Continuing on from last week’s Becky’s Affiliated: Understanding the Asian Market Part 1 with Patrick Jay, this week we’ll cover relationships with brokers and partners, two things you will need as a Western company entering the East.
Same as with Jay, at the iGaming Super Show in June, I spoke with David Jung who has worked within the Asian poker market since 2007 and is currently serving as the CEO of Hero Poker. Jung is an expert in how to manage broker and partner relationships in Asia and during our interview he revealed methods for Westerners on how to identify and build such relationships.
Entering Asia from the West- First Steps
Before attempting to work with brokers, its important to know exactly what you wish to accomplish in the Asian market and to have done as much research as possible in advance. Its also important to know in advance how committed your organization is to penetrating the Asian market.
“I think [companies looking to enter Asia] already need to have sign-off with their board as to how much commitment they really want to engage into Asia. I mean this is not, how do I say, there are no low hanging fruits in Asia. The local population has a hold on it”, said Jung.
He continued, “If there’s something that’s doing well in the West, the Asians are probably doing it on a much lower level so what you’re looking for in a really good project is bringing to bear your international or your know-how capabilities, so you need board approval for that.
And you have to have a clear idea of which markets you really want to address, you can’t just be a general feasibility project. You really need to do that research beforehand and find the right broker that will get you in touch with the real decision makers”.
Role of the Broker- How Big or How Small?
So now we know a broker is necessary, but how deep of a relationship should we be building with that broker?
“It depends”, said Jung. “If the broker is just someone to give the introduction and then they pass it off, its very clear, but if the broker is someone who does business with the partner group, or they are already sourcing projects in a long term, then you really need to work with that broker.
That broker can also help maintain that relationship afterwards and again, the key word is relationship. But you should never get rid of your broker unless your partners tell you to get rid of him”.
Choosing your Partner
Establishing a local partner in the Asian market is essential for success and its up to you as an organization to win them over.
“You don’t really choose your partner, the partner is the one who can actually make the project really happen. So whether it’s a political support, or whether it’s an understanding of the business environment, or whether they hold the distribution line, the partner will be pretty much one of two partners that you are to work with, so its whether they accept you rather than you choosing them”, explained Jung.

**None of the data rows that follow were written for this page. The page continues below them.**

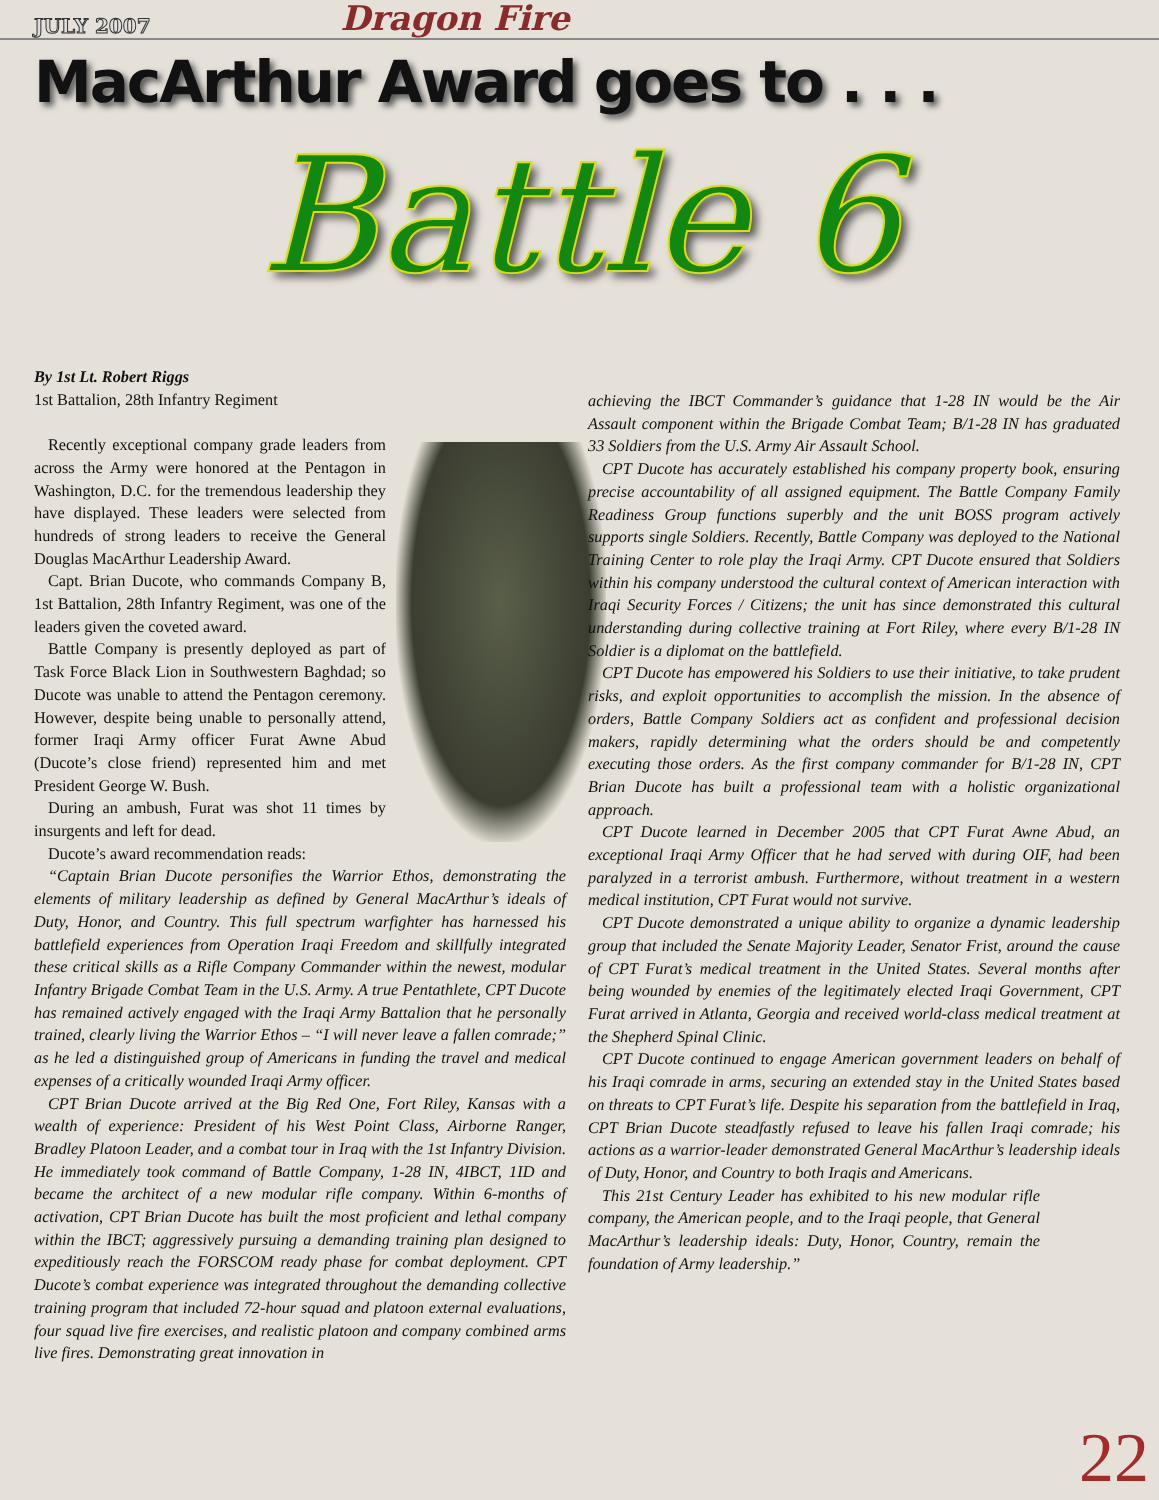JULY 2007 Dragon Fire
MacArthur Award goes to . . .
Battle 6
By 1st Lt. Robert Riggs
1st Battalion, 28th Infantry Regiment
Recently exceptional company grade leaders from across the Army were honored at the Pentagon in Washington, D.C. for the tremendous leadership they have displayed. These leaders were selected from hundreds of strong leaders to receive the General Douglas MacArthur Leadership Award.
Capt. Brian Ducote, who commands Company B, 1st Battalion, 28th Infantry Regiment, was one of the leaders given the coveted award.
Battle Company is presently deployed as part of Task Force Black Lion in Southwestern Baghdad; so Ducote was unable to attend the Pentagon ceremony. However, despite being unable to personally attend, former Iraqi Army officer Furat Awne Abud (Ducote’s close friend) represented him and met President George W. Bush.
During an ambush, Furat was shot 11 times by insurgents and left for dead.
Ducote’s award recommendation reads:
“Captain Brian Ducote personifies the Warrior Ethos, demonstrating the elements of military leadership as defined by General MacArthur’s ideals of Duty, Honor, and Country. This full spectrum warfighter has harnessed his battlefield experiences from Operation Iraqi Freedom and skillfully integrated these critical skills as a Rifle Company Commander within the newest, modular Infantry Brigade Combat Team in the U.S. Army. A true Pentathlete, CPT Ducote has remained actively engaged with the Iraqi Army Battalion that he personally trained, clearly living the Warrior Ethos – “I will never leave a fallen comrade;” as he led a distinguished group of Americans in funding the travel and medical expenses of a critically wounded Iraqi Army officer.
CPT Brian Ducote arrived at the Big Red One, Fort Riley, Kansas with a wealth of experience: President of his West Point Class, Airborne Ranger, Bradley Platoon Leader, and a combat tour in Iraq with the 1st Infantry Division. He immediately took command of Battle Company, 1-28 IN, 4IBCT, 1ID and became the architect of a new modular rifle company. Within 6-months of activation, CPT Brian Ducote has built the most proficient and lethal company within the IBCT; aggressively pursuing a demanding training plan designed to expeditiously reach the FORSCOM ready phase for combat deployment. CPT Ducote’s combat experience was integrated throughout the demanding collective training program that included 72-hour squad and platoon external evaluations, four squad live fire exercises, and realistic platoon and company combined arms live fires. Demonstrating great innovation in
achieving the IBCT Commander’s guidance that 1-28 IN would be the Air Assault component within the Brigade Combat Team; B/1-28 IN has graduated 33 Soldiers from the U.S. Army Air Assault School.
CPT Ducote has accurately established his company property book, ensuring precise accountability of all assigned equipment. The Battle Company Family Readiness Group functions superbly and the unit BOSS program actively supports single Soldiers. Recently, Battle Company was deployed to the National Training Center to role play the Iraqi Army. CPT Ducote ensured that Soldiers within his company understood the cultural context of American interaction with Iraqi Security Forces / Citizens; the unit has since demonstrated this cultural understanding during collective training at Fort Riley, where every B/1-28 IN Soldier is a diplomat on the battlefield.
CPT Ducote has empowered his Soldiers to use their initiative, to take prudent risks, and exploit opportunities to accomplish the mission. In the absence of orders, Battle Company Soldiers act as confident and professional decision makers, rapidly determining what the orders should be and competently executing those orders. As the first company commander for B/1-28 IN, CPT Brian Ducote has built a professional team with a holistic organizational approach.
CPT Ducote learned in December 2005 that CPT Furat Awne Abud, an exceptional Iraqi Army Officer that he had served with during OIF, had been paralyzed in a terrorist ambush. Furthermore, without treatment in a western medical institution, CPT Furat would not survive.
CPT Ducote demonstrated a unique ability to organize a dynamic leadership group that included the Senate Majority Leader, Senator Frist, around the cause of CPT Furat’s medical treatment in the United States. Several months after being wounded by enemies of the legitimately elected Iraqi Government, CPT Furat arrived in Atlanta, Georgia and received world-class medical treatment at the Shepherd Spinal Clinic.
CPT Ducote continued to engage American government leaders on behalf of his Iraqi comrade in arms, securing an extended stay in the United States based on threats to CPT Furat’s life. Despite his separation from the battlefield in Iraq, CPT Brian Ducote steadfastly refused to leave his fallen Iraqi comrade; his actions as a warrior-leader demonstrated General MacArthur’s leadership ideals of Duty, Honor, and Country to both Iraqis and Americans.
This 21st Century Leader has exhibited to his new modular rifle company, the American people, and to the Iraqi people, that General MacArthur’s leadership ideals: Duty, Honor, Country, remain the foundation of Army leadership.”
22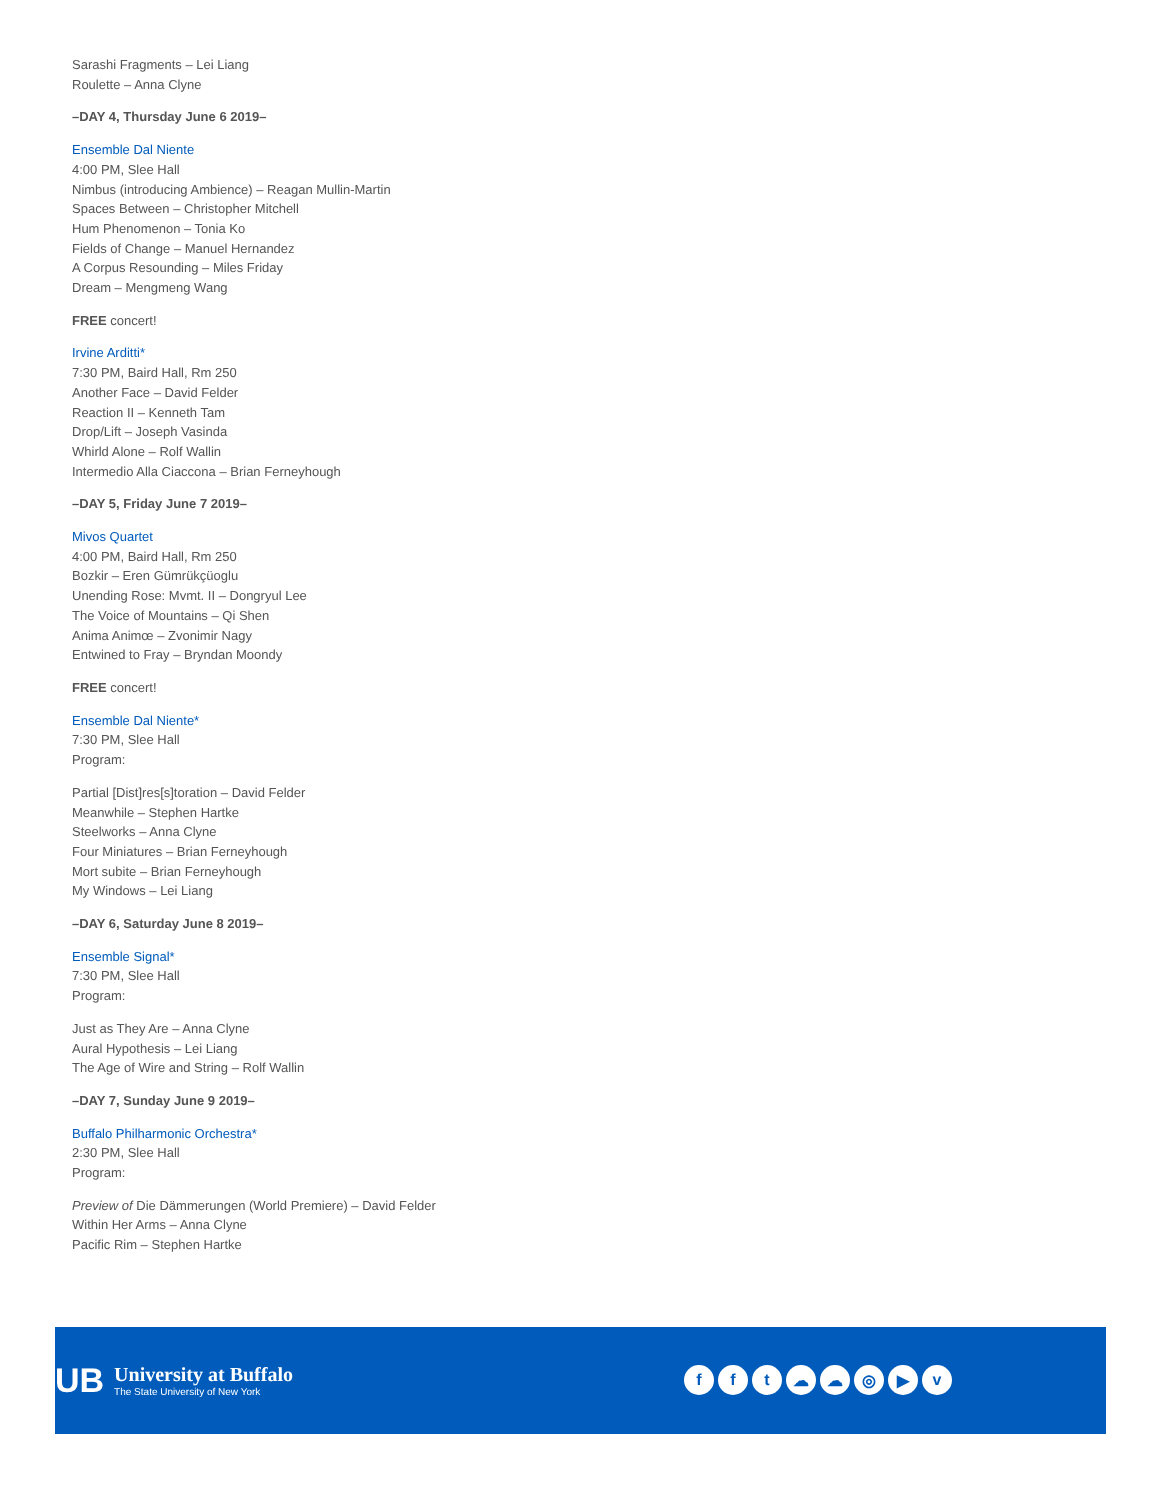Sarashi Fragments – Lei Liang
Roulette – Anna Clyne
–DAY 4, Thursday June 6 2019–
Ensemble Dal Niente
4:00 PM, Slee Hall
Nimbus (introducing Ambience) – Reagan Mullin-Martin
Spaces Between – Christopher Mitchell
Hum Phenomenon – Tonia Ko
Fields of Change – Manuel Hernandez
A Corpus Resounding – Miles Friday
Dream – Mengmeng Wang
FREE concert!
Irvine Arditti*
7:30 PM, Baird Hall, Rm 250
Another Face – David Felder
Reaction II – Kenneth Tam
Drop/Lift – Joseph Vasinda
Whirld Alone – Rolf Wallin
Intermedio Alla Ciaccona – Brian Ferneyhough
–DAY 5, Friday June 7 2019–
Mivos Quartet
4:00 PM, Baird Hall, Rm 250
Bozkir – Eren Gümrükçüoglu
Unending Rose: Mvmt. II – Dongryul Lee
The Voice of Mountains – Qi Shen
Anima Animœ – Zvonimir Nagy
Entwined to Fray – Bryndan Moondy
FREE concert!
Ensemble Dal Niente*
7:30 PM, Slee Hall
Program:
Partial [Dist]res[s]toration – David Felder
Meanwhile – Stephen Hartke
Steelworks – Anna Clyne
Four Miniatures – Brian Ferneyhough
Mort subite – Brian Ferneyhough
My Windows – Lei Liang
–DAY 6, Saturday June 8 2019–
Ensemble Signal*
7:30 PM, Slee Hall
Program:
Just as They Are – Anna Clyne
Aural Hypothesis – Lei Liang
The Age of Wire and String – Rolf Wallin
–DAY 7, Sunday June 9 2019–
Buffalo Philharmonic Orchestra*
2:30 PM, Slee Hall
Program:
Preview of Die Dämmerungen (World Premiere) – David Felder
Within Her Arms – Anna Clyne
Pacific Rim – Stephen Hartke
UB
University at Buffalo
The State University of New York
fft ☁ ☁ ◎ ▶ v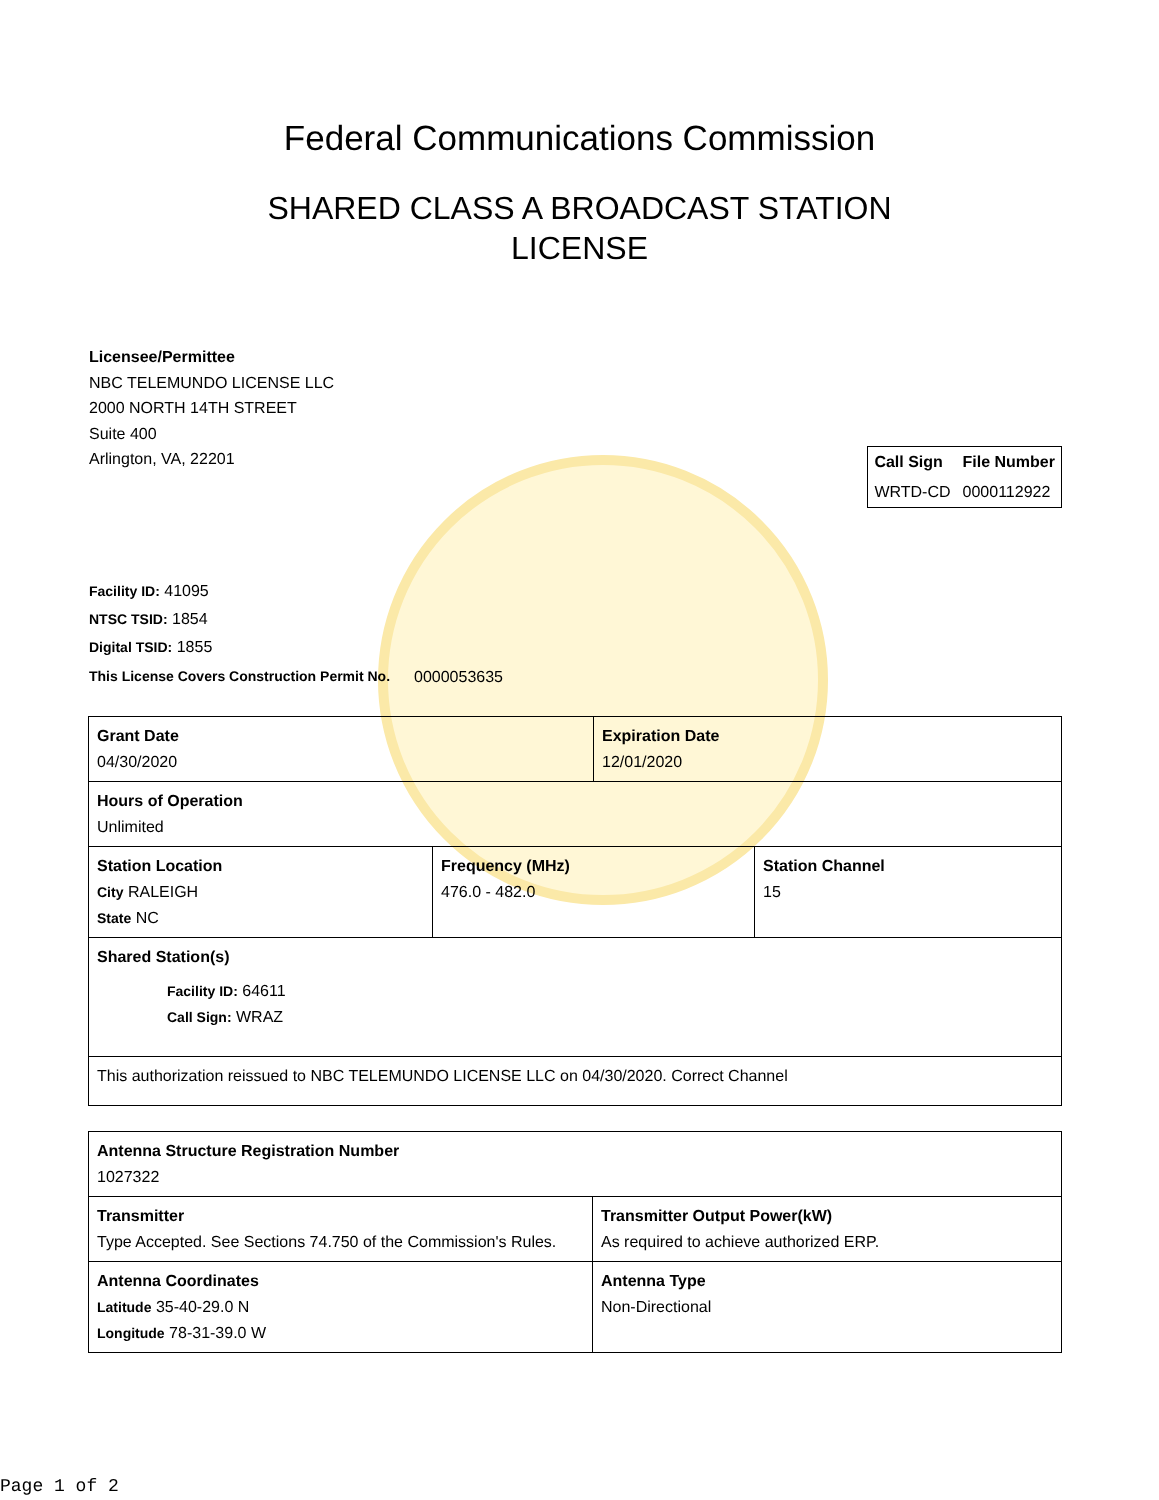Federal Communications Commission
SHARED CLASS A BROADCAST STATION
LICENSE
Licensee/Permittee
NBC TELEMUNDO LICENSE LLC
2000 NORTH 14TH STREET
Suite 400
Arlington, VA, 22201
| Call Sign | File Number |
| --- | --- |
| WRTD-CD | 0000112922 |
Facility ID: 41095
NTSC TSID: 1854
Digital TSID: 1855
This License Covers Construction Permit No. 0000053635
| Grant Date 04/30/2020 | | Expiration Date 12/01/2020 | |
| Hours of Operation Unlimited | | | |
| Station Location City RALEIGH State NC | Frequency (MHz) 476.0 - 482.0 | | Station Channel 15 |
| Shared Station(s) Facility ID: 64611 Call Sign: WRAZ | | | |
| This authorization reissued to NBC TELEMUNDO LICENSE LLC on 04/30/2020. Correct Channel | | | |
| Antenna Structure Registration Number 1027322 | |
| Transmitter Type Accepted. See Sections 74.750 of the Commission's Rules. | Transmitter Output Power(kW) As required to achieve authorized ERP. |
| Antenna Coordinates Latitude 35-40-29.0 N Longitude 78-31-39.0 W | Antenna Type Non-Directional |
Page 1 of 2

Building & Maintaining a Relationship with your Partner
Once you have a partner, its important to build and maintain that relationship in every way possible. Asian culture is different than Western culture when it comes to business relationships, so its essential to understand the local practices and to follow them without fail.
“I think the biggest thing is you really need to meet with them, you need to literally almost become friends with them and you need to bring your heavy hitters”, Jung explained.
“Another thing too in terms of expectations, do not look towards the low hanging fruit. If that partner is already in that industry, they’re already eating the low hanging fruit. They want you to come in to bring something substantial.
I guess the last thing is the relationship, relationship, relationship – keep that open, keep the dialogue open and even if their demands seem a little bit outlandish, buy some time. Buy some time and just work it out with them because if that trust is there, they are always willing to work it out with you”.